■ **What to do**
Could you restate the whole listing below word for word, minus the pictures?

■ **Task data**
=-=-=-=-=
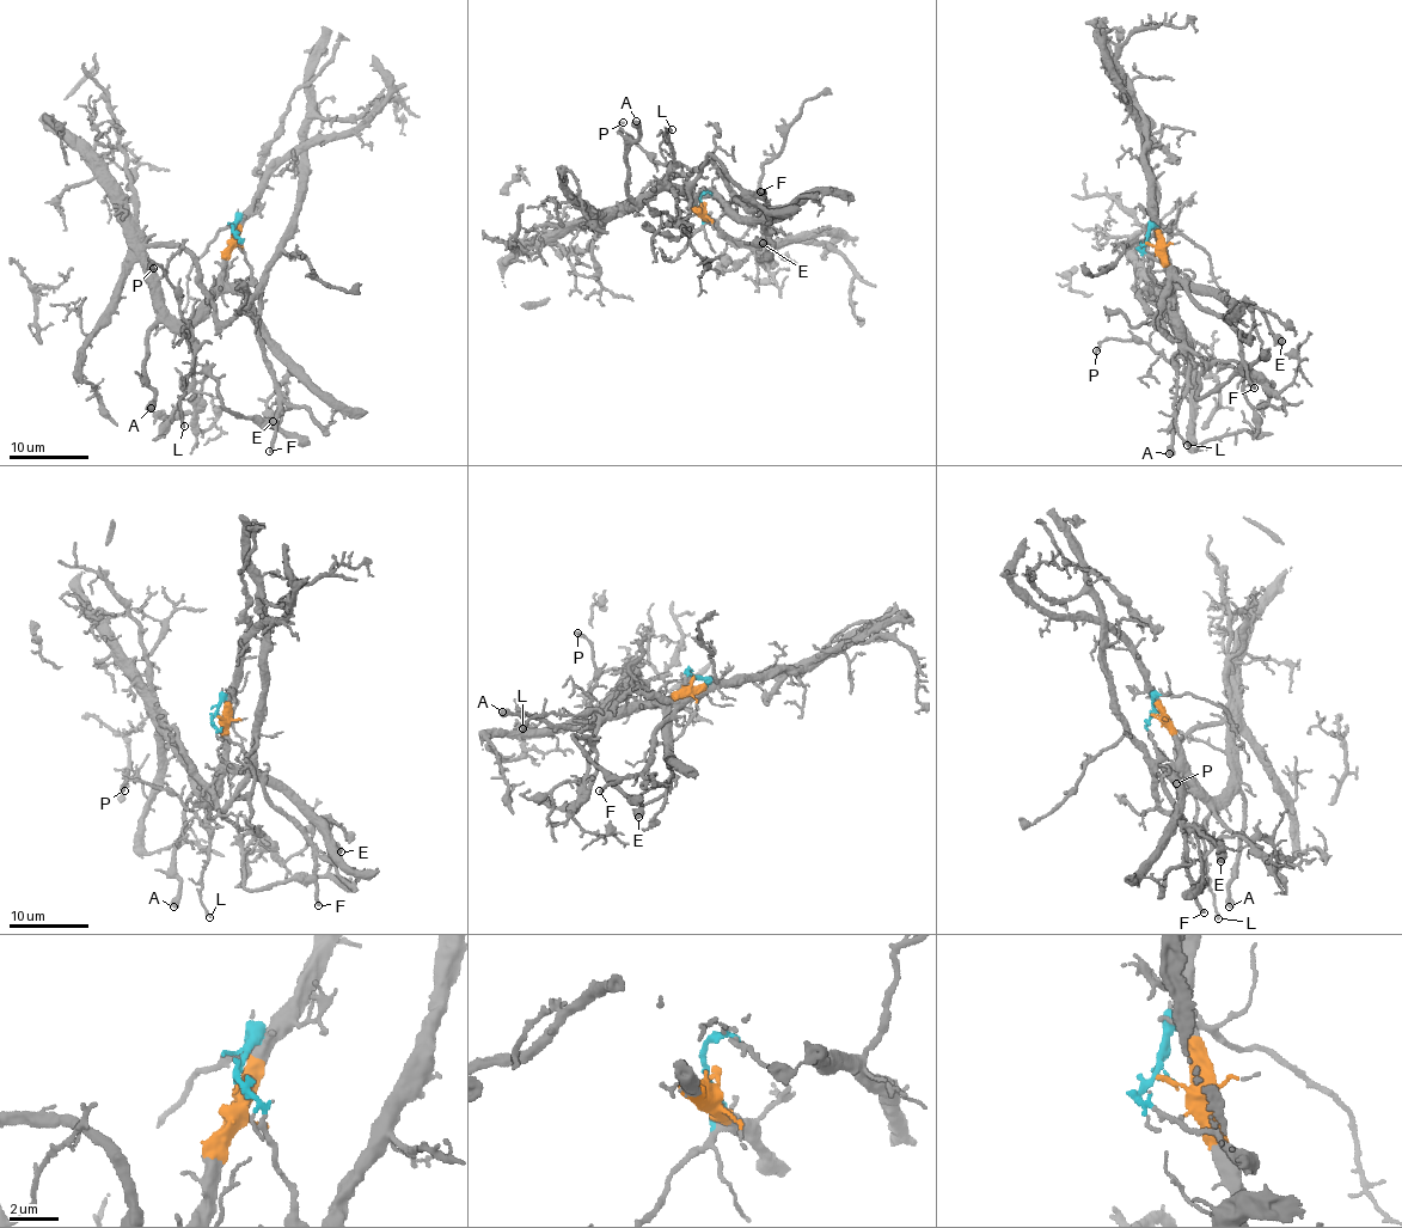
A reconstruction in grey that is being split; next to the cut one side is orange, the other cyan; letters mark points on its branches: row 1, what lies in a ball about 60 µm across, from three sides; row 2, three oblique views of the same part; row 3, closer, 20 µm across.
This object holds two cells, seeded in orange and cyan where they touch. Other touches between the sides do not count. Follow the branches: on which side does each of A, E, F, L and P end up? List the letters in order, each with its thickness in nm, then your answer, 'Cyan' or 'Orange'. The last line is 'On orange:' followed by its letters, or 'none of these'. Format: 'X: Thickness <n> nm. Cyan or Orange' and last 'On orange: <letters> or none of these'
A: Thickness 650 nm. Orange
E: Thickness 440 nm. Orange
F: Thickness 240 nm. Cyan
L: Thickness 140 nm. Orange
P: Thickness 150 nm. Orange
On orange: A, E, L, P

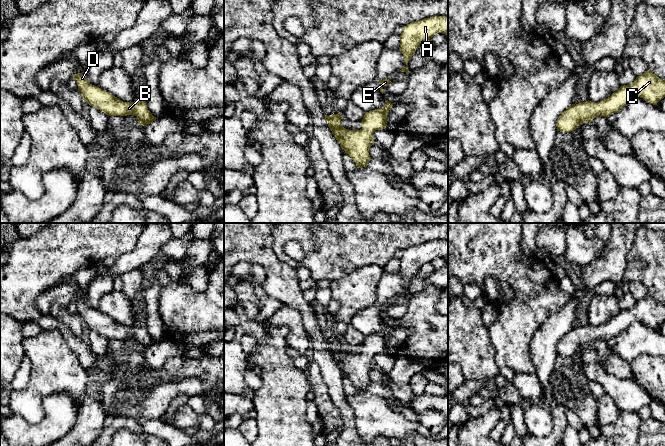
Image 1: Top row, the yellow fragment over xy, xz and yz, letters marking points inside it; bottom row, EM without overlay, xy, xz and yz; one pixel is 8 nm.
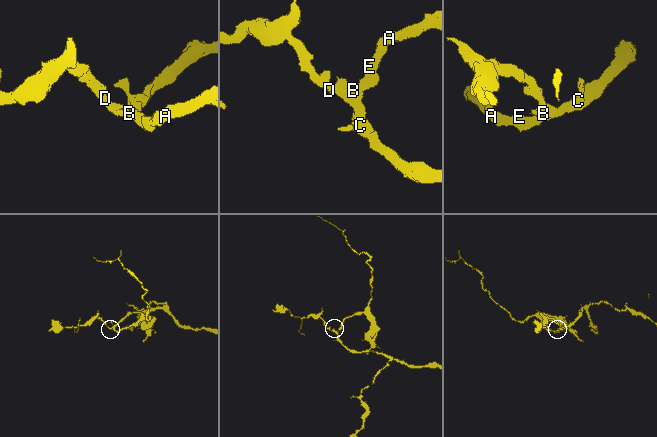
=-=-=-=-=
■ **Written reply**
A reconstruction in grey that is being split; next to the cut one side is orange, the other cyan; letters mark points on its branches: row 1, what lies in a ball about 60 µm across, from three sides; row 2, three oblique views of the same part; row 3, closer, 20 µm across.
This object holds two cells, seeded in orange and cyan where they touch. Other touches between the sides do not count. Follow the branches: on which side does each of A, E, F, L and P end up? List the letters in order, each with its thickness in nm, then your answer, 'Cyan' or 'Orange'. The last line is 'On orange:' followed by its letters, or 'none of these'. Format: 'X: Thickness <n> nm. Cyan or Orange' and last 'On orange: <letters> or none of these'
A: Thickness 650 nm. Orange
E: Thickness 440 nm. Orange
F: Thickness 240 nm. Cyan
L: Thickness 140 nm. Orange
P: Thickness 150 nm. Orange
On orange: A, E, L, P

Image 1: Top row, the yellow fragment over xy, xz and yz, letters marking points inside it; bottom row, EM without overlay, xy, xz and yz; one pixel is 8 nm.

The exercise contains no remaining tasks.